The main trick with Scrumban is to increase the pool by adding a new area into the existing Scrum workflow.
This is resolved in Scrumban by adding another column to the board. The structure is maintained, but the option of adding in more items is handled by creating a “ready” pool after the backlog. As Kanban limits the WIP, this requires adding another column to the queue behind the backlog and then controlling the backlog with WIP limits. Items move from the Backlog into a “ready” pool.
The new “ready” column should also have a WIP limit, as it can reduce the likelihood of making mistakes for each iteration of work within individual sprints. If a sprint is completed faster than in the time initially designated, it makes it possible to move on to the next one without a lengthy planning process; the items already exist in the backlog as soon as space has been made by adding others into a sprint.

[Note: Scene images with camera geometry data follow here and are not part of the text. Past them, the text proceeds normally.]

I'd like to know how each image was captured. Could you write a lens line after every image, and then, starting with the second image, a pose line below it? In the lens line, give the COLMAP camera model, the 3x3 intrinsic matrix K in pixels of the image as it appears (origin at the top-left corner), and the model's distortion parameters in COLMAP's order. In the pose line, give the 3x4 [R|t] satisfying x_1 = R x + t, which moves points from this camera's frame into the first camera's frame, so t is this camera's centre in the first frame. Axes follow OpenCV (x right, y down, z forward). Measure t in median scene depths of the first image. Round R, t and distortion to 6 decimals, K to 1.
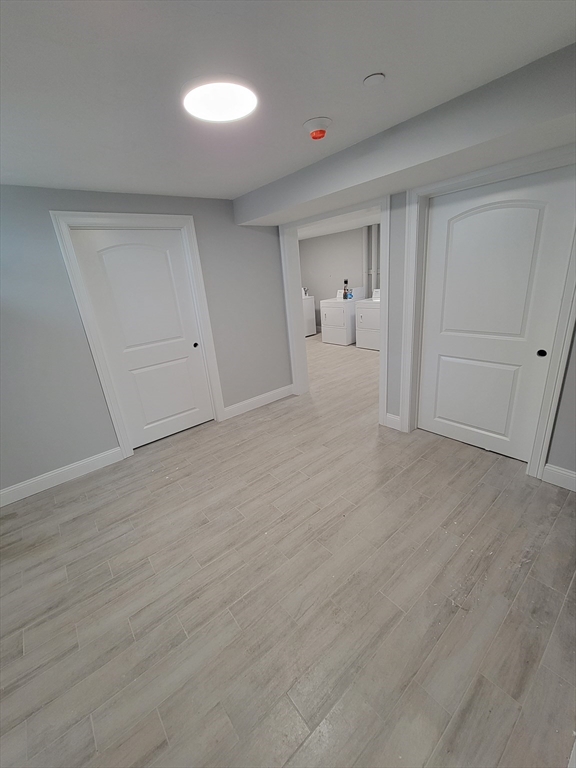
lens RADIAL K [[313.4, 0, 288.0], [0, 313.4, 384.0], [0, 0, 1]] dist [0.000653, -0.004018]
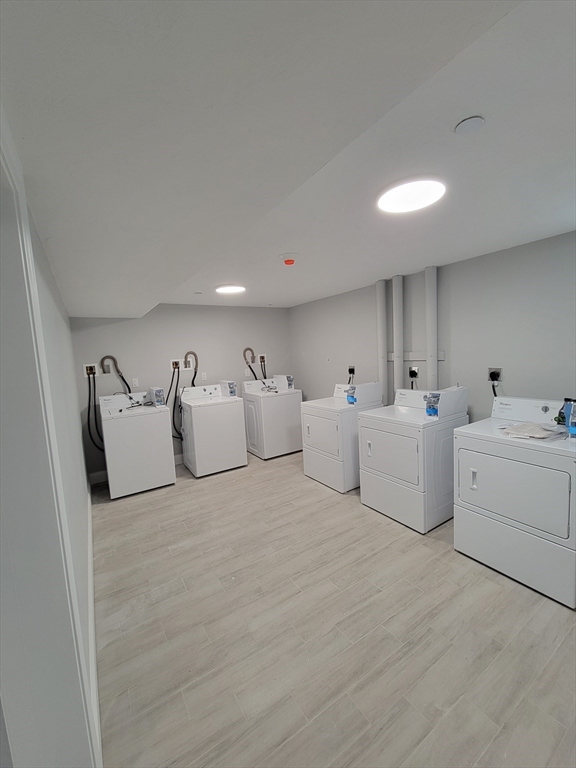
lens RADIAL K [[313.4, 0, 288.0], [0, 313.4, 384.0], [0, 0, 1]] dist [0.000653, -0.004018]
pose [[0.992166, 0.044070, -0.116892, 0.426944], [-0.069725, 0.971755, -0.225458, -0.497752], [0.103654, 0.231842, 0.967215, 1.308977]]
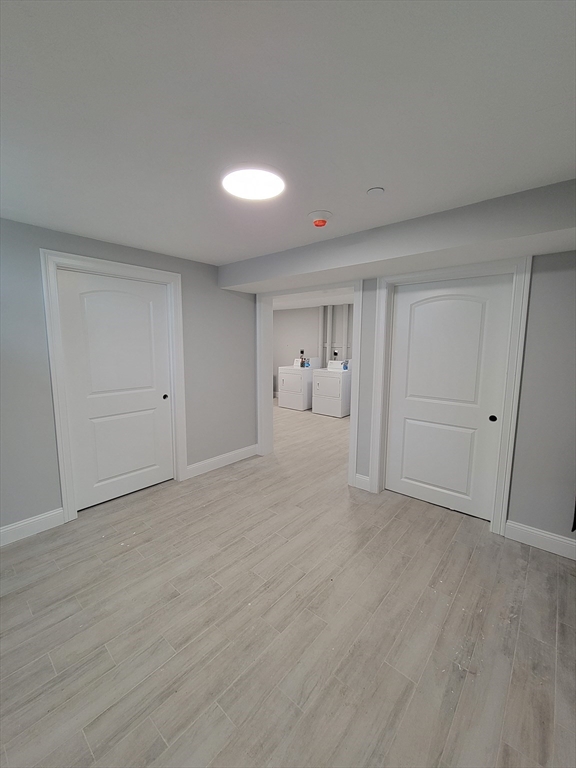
lens RADIAL K [[313.4, 0, 288.0], [0, 313.4, 384.0], [0, 0, 1]] dist [0.000653, -0.004018]
pose [[0.981518, 0.070271, 0.178001, -0.145475], [-0.030479, 0.975672, -0.217108, 0.050408], [-0.188927, 0.207670, 0.959781, -0.000037]]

This advantage is that it adds the flexibility that Kanban can allow yet still pushes sprints efficiently toward a product release. As a result, it increases the number of items that can be processed at one time, and it is a lot easier to manage the team’s capacity versus the need and to be able to monitor the lead time.
Work can be done together, but this helps resolve one of Scrum’s most significant issues, scope creep. Work is still being handled in scrums, but the flow is managed with a more straightforward guide toward the more extensive project end.
Major Advantages of using Scrumban
Allows continuous improvement of the workflow by learning from the past.
Whereas Scrum is focused on pure workflow, making changes is challenging once a sprint is in place. However, within Scrumban, if a developer during another sprint notices a problem, not only can they modify the current sprint (by adding essential pieces into the flow), this knowledge can be shared across other sprints to improve the entire process.
No limits on the size of stories brought in to the board.
In Scrumban, stories can be larger than the normal one, two, or five-bar size; this allows bringing in stories that may have come from another sprint or epic, even if it wasn’t planned.
Ensures continuous flow of work.
Work no longer needs to stop if a developer has completed her part of a sprint. She can move on to the next task without waiting for a new sprint to begin.
Allow for Specialists
The team can remain cross-functional; however, there is also space to allow for specialized resources. Sometimes a developer or Ops professional may have skills not necessarily shared by others in the group. His work within a sprint may be minimal compared to others, but he has other tasks that need to be accomplished. In Scrumban, he has no reason to sit on his hands while everyone else finishes their roles. By bringing this person’s tasks outside of the individual sprint, he can work in his stream alongside existing sprints.
Scrum and Kanban offered ways to drastically improve moving projects from initial idea to completion over previous “waterfall” methods. While both approaches have positive features, inherent flaws can cause problems down the road. By combining the best Agile and Lean models of project management to create Scrumban, many of these problems can be alleviated and move toward a better method for designing efficient project management tools and effective results.